Quad Cities Investment Group's Mark Grywacheski sat down over Zoom with David Bohlman to answer questions about what this means for Americans. 

You can watch more "Your Money with Mark" segments on News 8's YouTube channel or on the News8+ app

Bohlman: When you take a closer look at this latest economic report, what stands out the most?

Credit: Quad Cities Investment Group

Grywacheski: The downward trend in economic growth over the past few quarters is hard to ignore. But also, the fact that the 1.1% growth rate in the first quarter was significantly below the 2% rate that Wall Street was expecting. This trend of a weakening economy gives further support to the consensus expectation that the economy will dip back into recession sometime this year. 

If you remember, back in the first and second quarters of last year, the economy entered a technical recession, which is defined as two consecutive quarters of negative economic growth – in other words, the economy actually contracted.

But, secondly, I think a lot of people were surprised that one of the strongest areas within the economy in the first quarter was consumer spending. And that’s critical because consumer spending typically drives about two-thirds of our nation’s total economic growth. In the first quarter, consumer spending increased at an annualized rate of 3.7%, the largest quarterly gain in nearly two years.

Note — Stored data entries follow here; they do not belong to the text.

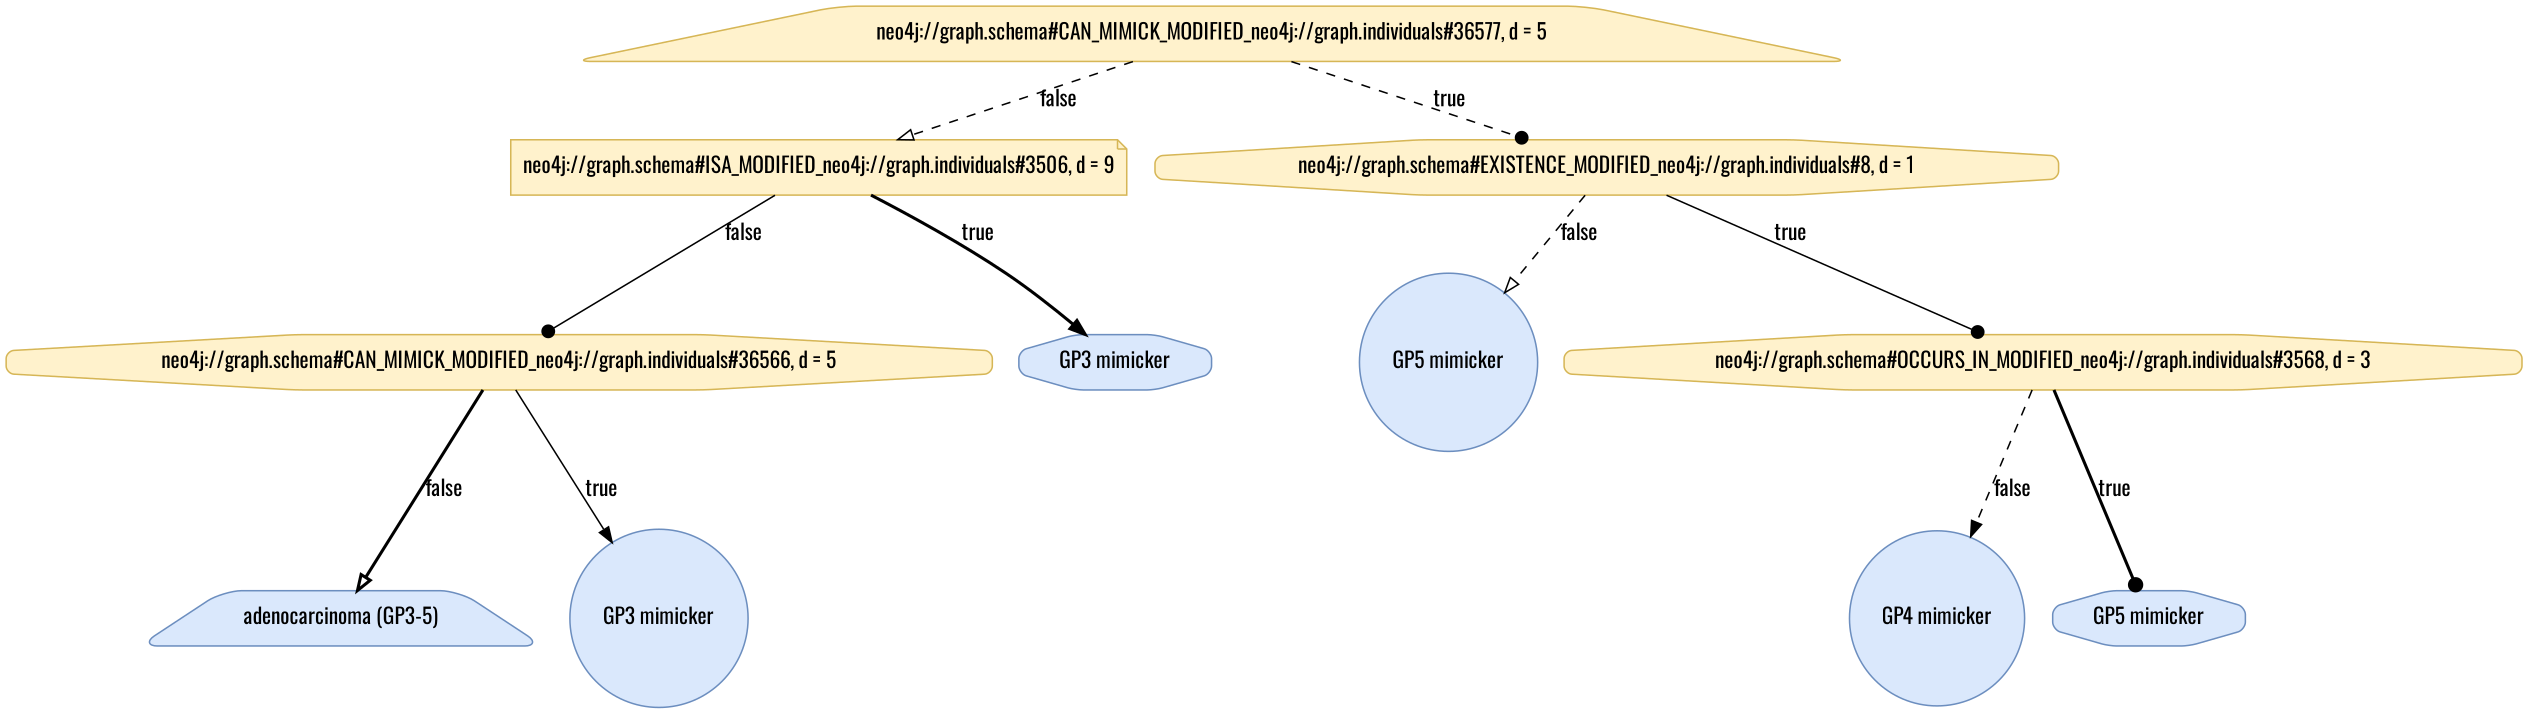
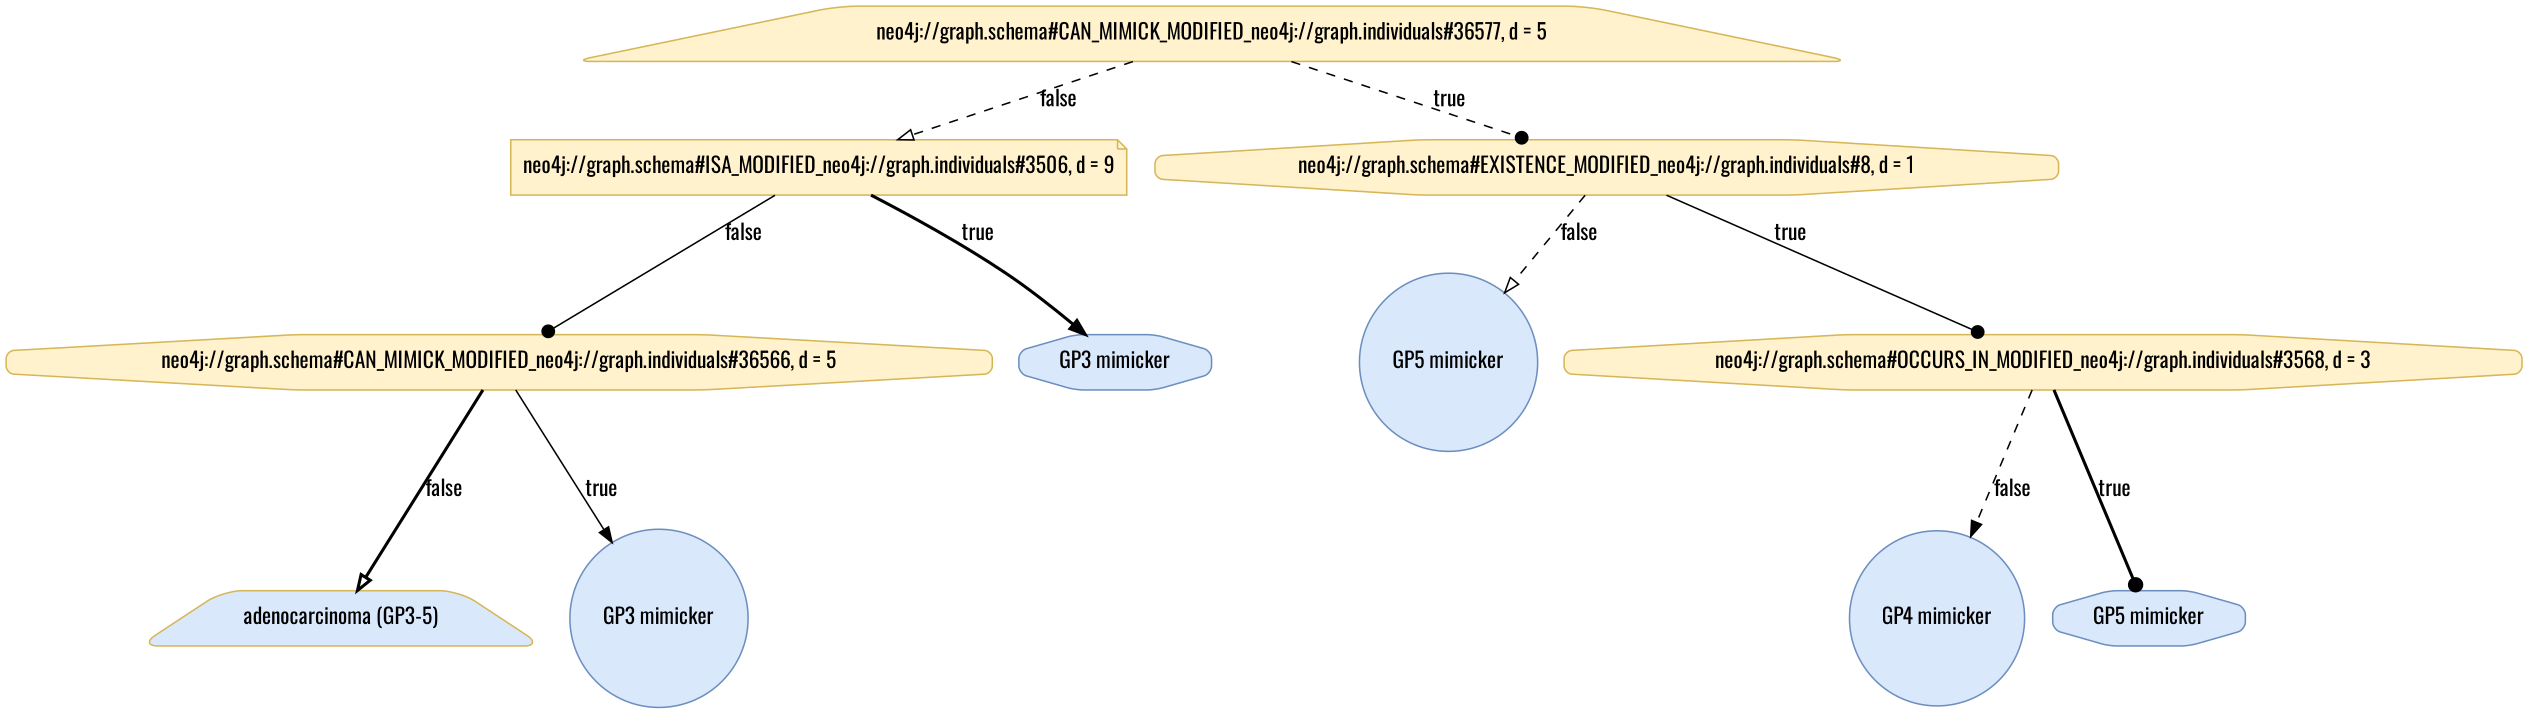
  digraph {
    fontname=Oswald
    node [color="#6C8EBF" fillcolor="#DAE8FC" fontname=Oswald shape=octagon style="rounded,filled"]
    edge [style=dashed arrowhead=dot fontname=Oswald]
    n1 [color="#D6B656" fillcolor="#FFF2CC" label="neo4j://graph.schema#CAN_MIMICK_MODIFIED_neo4j://graph.individuals#36577, d = 5" shape=trapezium]
    n2 [color="#D6B656" fillcolor="#FFF2CC" label="neo4j://graph.schema#ISA_MODIFIED_neo4j://graph.individuals#3506, d = 9" shape=note]
    n3 [color="#D6B656" fillcolor="#FFF2CC" label="neo4j://graph.schema#EXISTENCE_MODIFIED_neo4j://graph.individuals#8, d = 1"]
    n4 [color="#D6B656" fillcolor="#FFF2CC" label="neo4j://graph.schema#CAN_MIMICK_MODIFIED_neo4j://graph.individuals#36566, d = 5"]
    n5 [label="GP3 mimicker"]
-   n6 [label="adenocarcinoma (GP3-5)" shape=trapezium]
+   n6 [color="#D6B656" label="adenocarcinoma (GP3-5)" shape=trapezium]
    n7 [label="GP3 mimicker" shape=circle]
    n8 [label="GP5 mimicker" shape=circle]
    n9 [color="#D6B656" fillcolor="#FFF2CC" label="neo4j://graph.schema#OCCURS_IN_MODIFIED_neo4j://graph.individuals#3568, d = 3"]
    n10 [label="GP4 mimicker" shape=circle]
    n11 [label="GP5 mimicker"]
    n1 -> n2 [label=false arrowhead=onormal]
    n1 -> n3 [label=true]
    n2 -> n4 [label=false style=solid]
    n2 -> n5 [label=true style=bold arrowhead=normal]
    n3 -> n8 [label=false arrowhead=onormal]
    n3 -> n9 [label=true style=solid]
    n4 -> n6 [label=false style=bold arrowhead=onormal]
    n4 -> n7 [label=true style=solid arrowhead=normal]
    n9 -> n10 [label=false arrowhead=normal]
    n9 -> n11 [label=true style=bold]
  }
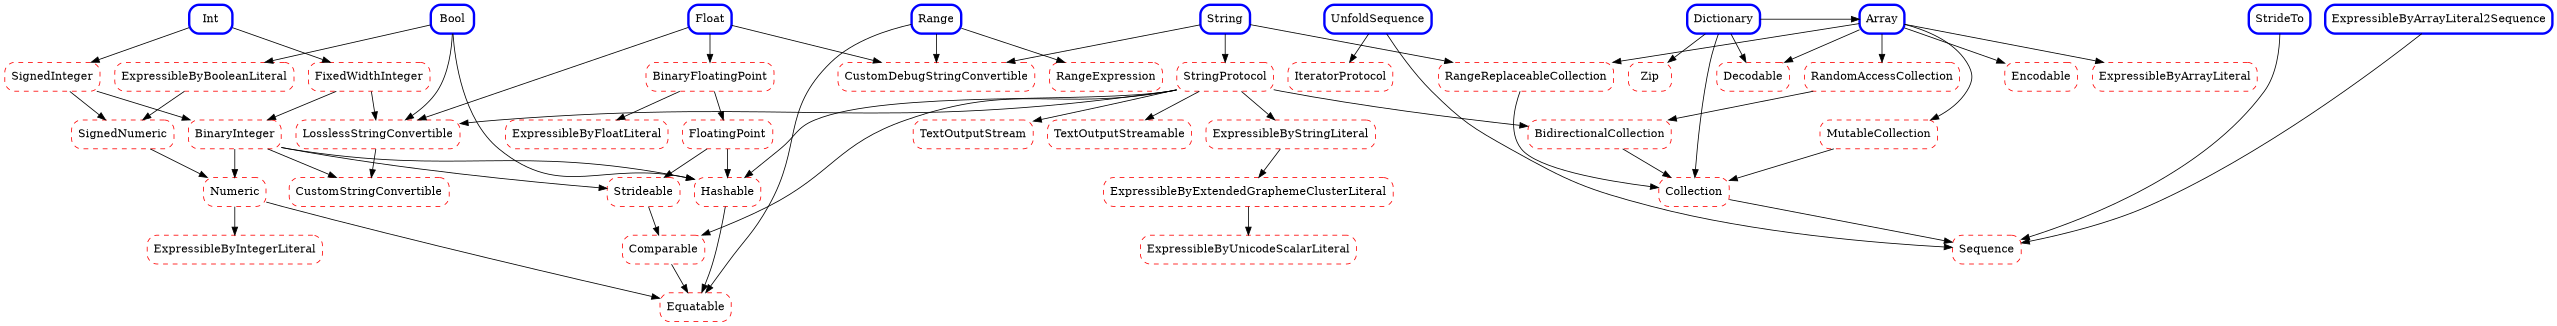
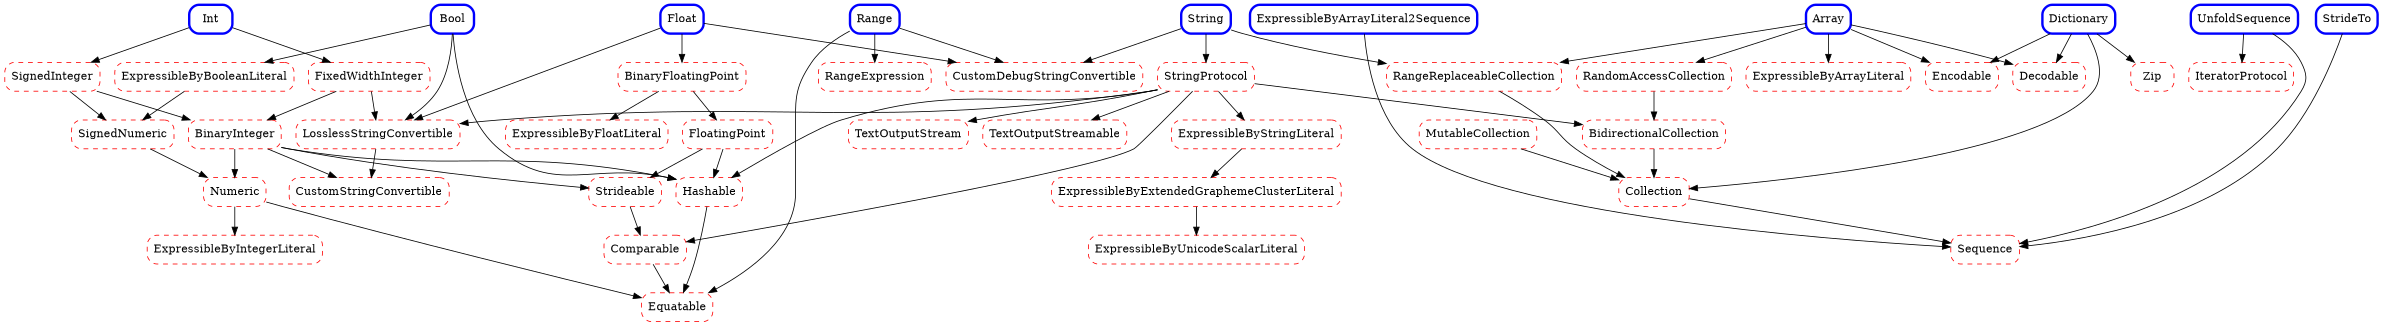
  digraph {
    fontname="DejaVu Serif"
    rankdir=TB
    ranksep=0.5
    root=0
    node [color=red fillcolor=white fontname="DejaVu Serif" penwidth=1 shape=rectangle style="rounded,dashed"]
    edge [dir=left fontname="DejaVu Serif"]
    CustomStringConvertible
    LosslessStringConvertible
    CustomDebugStringConvertible
    Hashable
    Equatable
    Comparable
    Numeric
    SignedNumeric
    Strideable
    BinaryInteger
    FixedWidthInteger
    SignedInteger
    FloatingPoint
    BinaryFloatingPoint
    ExpressibleByArrayLiteral
    n16 [label=Zip]
    ExpressibleByIntegerLiteral
    ExpressibleByBooleanLiteral
    ExpressibleByFloatLiteral
    ExpressibleByStringLiteral
    ExpressibleByExtendedGraphemeClusterLiteral
    ExpressibleByUnicodeScalarLiteral
    RangeExpression
    Collection
    Sequence
    BidirectionalCollection
    RandomAccessCollection
    MutableCollection
    RangeReplaceableCollection
    IteratorProtocol
    StringProtocol
    Encodable
    Decodable
    TextOutputStream
    TextOutputStreamable
    Int [color=blue penwidth=3 style=rounded]
    Float [color=blue penwidth=3 style=rounded]
    Bool [color=blue penwidth=3 style=rounded]
    String [color=blue penwidth=3 style=rounded]
    Array [color=blue penwidth=3 style=rounded]
    Dictionary [color=blue penwidth=3 style=rounded]
    Range [color=blue penwidth=3 style=rounded]
    UnfoldSequence [color=blue penwidth=3 style=rounded]
    StrideTo [color=blue penwidth=3 style=rounded]
    n45 [color=blue label=ExpressibleByArrayLiteral2Sequence penwidth=3 style=rounded]
    subgraph sub_1 {
      CustomStringConvertible
      LosslessStringConvertible
      CustomDebugStringConvertible
      Hashable
      Equatable
      Comparable
      Numeric
      SignedNumeric
      Strideable
      BinaryInteger
      FixedWidthInteger
      SignedInteger
      FloatingPoint
      BinaryFloatingPoint
      ExpressibleByArrayLiteral
      n16
      ExpressibleByIntegerLiteral
      ExpressibleByBooleanLiteral
      ExpressibleByFloatLiteral
      ExpressibleByStringLiteral
      ExpressibleByExtendedGraphemeClusterLiteral
      ExpressibleByUnicodeScalarLiteral
      RangeExpression
      Collection
      Sequence
      BidirectionalCollection
      RandomAccessCollection
      MutableCollection
      RangeReplaceableCollection
      IteratorProtocol
      StringProtocol
      Encodable
      Decodable
      TextOutputStream
      TextOutputStreamable
    }
    subgraph sub_2 {
      rank=same
      Int
      Float
      Bool
      String
      Array
      Dictionary
      Range
      UnfoldSequence
      StrideTo
      n45
    }
    LosslessStringConvertible -> CustomStringConvertible
    Hashable -> Equatable
    Comparable -> Equatable
    Numeric -> Equatable
    Numeric -> ExpressibleByIntegerLiteral
    SignedNumeric -> Numeric
    Strideable -> Comparable
    BinaryInteger -> CustomStringConvertible
    BinaryInteger -> Hashable
    BinaryInteger -> Numeric
    BinaryInteger -> Strideable
    FixedWidthInteger -> LosslessStringConvertible
    FixedWidthInteger -> BinaryInteger
    SignedInteger -> SignedNumeric
    SignedInteger -> BinaryInteger
    FloatingPoint -> Hashable
    FloatingPoint -> Strideable
    BinaryFloatingPoint -> FloatingPoint
    BinaryFloatingPoint -> ExpressibleByFloatLiteral
    ExpressibleByBooleanLiteral -> SignedNumeric
    ExpressibleByStringLiteral -> ExpressibleByExtendedGraphemeClusterLiteral
    ExpressibleByExtendedGraphemeClusterLiteral -> ExpressibleByUnicodeScalarLiteral
    Collection -> Sequence
    BidirectionalCollection -> Collection
    RandomAccessCollection -> BidirectionalCollection
    MutableCollection -> Collection
    RangeReplaceableCollection -> Collection
    StringProtocol -> LosslessStringConvertible
    StringProtocol -> Hashable
    StringProtocol -> Comparable
    StringProtocol -> ExpressibleByStringLiteral
    StringProtocol -> BidirectionalCollection
    StringProtocol -> TextOutputStream
    StringProtocol -> TextOutputStreamable
    Int -> FixedWidthInteger
    Int -> SignedInteger
    Float -> LosslessStringConvertible
    Float -> CustomDebugStringConvertible
    Float -> BinaryFloatingPoint
    Bool -> LosslessStringConvertible
    Bool -> Hashable
    Bool -> ExpressibleByBooleanLiteral
    String -> CustomDebugStringConvertible
    String -> RangeReplaceableCollection
    String -> StringProtocol
    Array -> ExpressibleByArrayLiteral
    Array -> RandomAccessCollection
-   Array -> MutableCollection
    Array -> RangeReplaceableCollection
    Array -> Encodable
    Array -> Decodable
    Dictionary -> n16
    Dictionary -> Collection
-   Dictionary -> Array
+   Dictionary -> Encodable
    Dictionary -> Decodable
    Range -> CustomDebugStringConvertible
    Range -> Equatable
    Range -> RangeExpression
    UnfoldSequence -> Sequence
    UnfoldSequence -> IteratorProtocol
    StrideTo -> Sequence
    n45 -> Sequence
  }
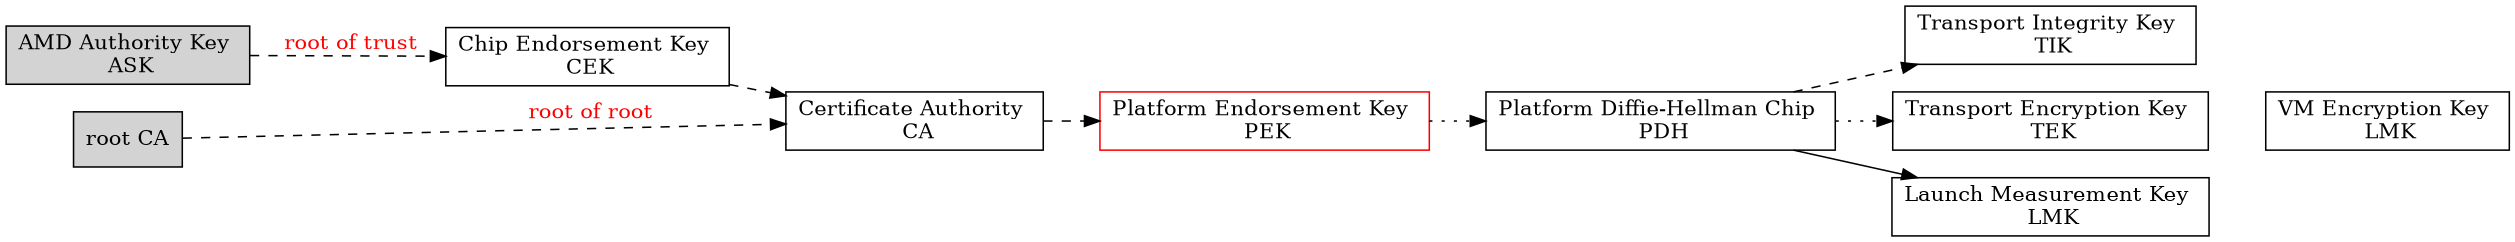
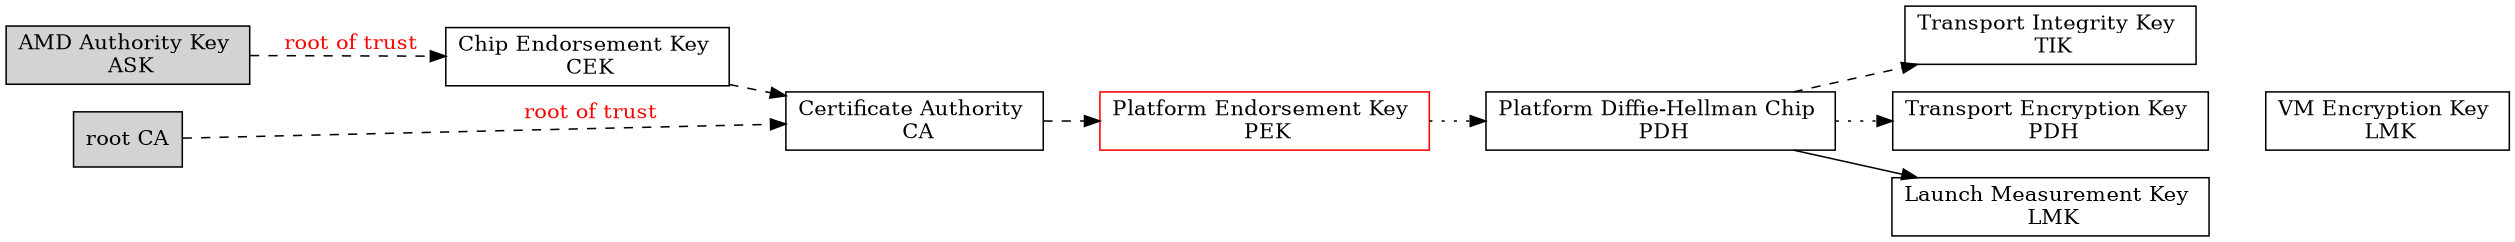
  digraph {
    rankdir=LR
    node [shape=box]
    edge [style=dashed]
    n1 [label="AMD Authority Key \n ASK" style=filled]
    n2 [label="root CA" style=filled]
    n3 [label="Transport Integrity Key \n TIK"]
-   n4 [label="Transport Encryption Key \n TEK"]
+   n4 [label="Transport Encryption Key \n PDH"]
    n5 [label="Launch Measurement Key \n LMK"]
    n6 [label="Chip Endorsement Key \n CEK"]
    n7 [label="Certificate Authority \n CA"]
    n8 [label="VM Encryption Key \n LMK"]
    n9 [color=red label="Platform Endorsement Key \n PEK"]
    n10 [label="Platform Diffie-Hellman Chip \n PDH"]
    subgraph sub_1 {
      rank=same
      n1
      n2
    }
    subgraph sub_2 {
      rank=same
      n3
      n4
      n5
    }
    n1 -> n6 [fontcolor=red label=" root of trust"]
-   n2 -> n7 [fontcolor=red label=" root of root"]
+   n2 -> n7 [fontcolor=red label=" root of trust"]
    n4 -> n8 [style=invis]
    n6 -> n7
    n7 -> n9
    n9 -> n10 [style=dotted]
    n10 -> n3
    n10 -> n4 [style=dotted]
    n10 -> n5 [style=solid]
  }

But how much longer can the American consumer hold up in the face of a steady barrage of high inflation and rising interest rates? That’s the main question that Wall Street is trying to piece together.

Bohlman: Does this latest economic report indicate that any potential recession might now be stronger than previously expected?

Grywacheski: No, it doesn’t. Even with this latest report, there are just far too many variables and unknowns over the next nine months to give any accurate measure of just how mild or severe any recession might be. Any time you start talking about the economy, the conversation inevitably turns to consumer spending- again, which is the main driver of the U.S. economy.

In my opinion, I think one of the key variables for just how strong consumer spending remains and how any recession ultimately plays out will be heavily dependent on the labor market. 

Right now, the labor market is still quite strong. If the labor market remains fairly strong over the next nine months, that means there are more people employed- and that means there are more people receiving a paycheck- and that means there are more people spending their disposable income which ultimately keeps the economy going and minimizes the fallout of any potential recession.

Bohlman: If we do happen to enter a recession, what areas of the economy do you think might get hit hardest and what areas do you think might fare the best?

Grywacheski: A recession tends to be a broad-based decline across the full spectrum of the economy. But for the past 12 months, we’ve seen a steady decline in manufacturing and a steady strength in the service industries (bars/restaurants/movie theaters/travel industry) that I think will continue for the rest of the year. Here’s why.

Back in 2020 and into the first half of 2021, government lockdowns and quarantines forced a massive shift in spending away from services and into the purchase of physical goods. We were basically stuck at home and bought a lot of physical goods to occupy our time because we couldn’t go to the bars/restaurants/movie theaters.

But as the economy reopened, we continue to see this return shift in consumer spending, resources and labor out of manufacturing/physical goods and back into services. I think that’s a trend that will continue for the rest of 2023.

Quad Cities Investment Group is a Registered Investment Adviser. This material is solely for informational purposes. Advisory services are only offered to clients or prospective clients where Quad Cities Investment Group and its representatives are properly licensed or exempt from licensure. Past performance is no guarantee of future returns. Investing involves risk and possible loss of principal capital. No advice may be rendered by Quad Cities Investment Group unless a client service agreement is in place.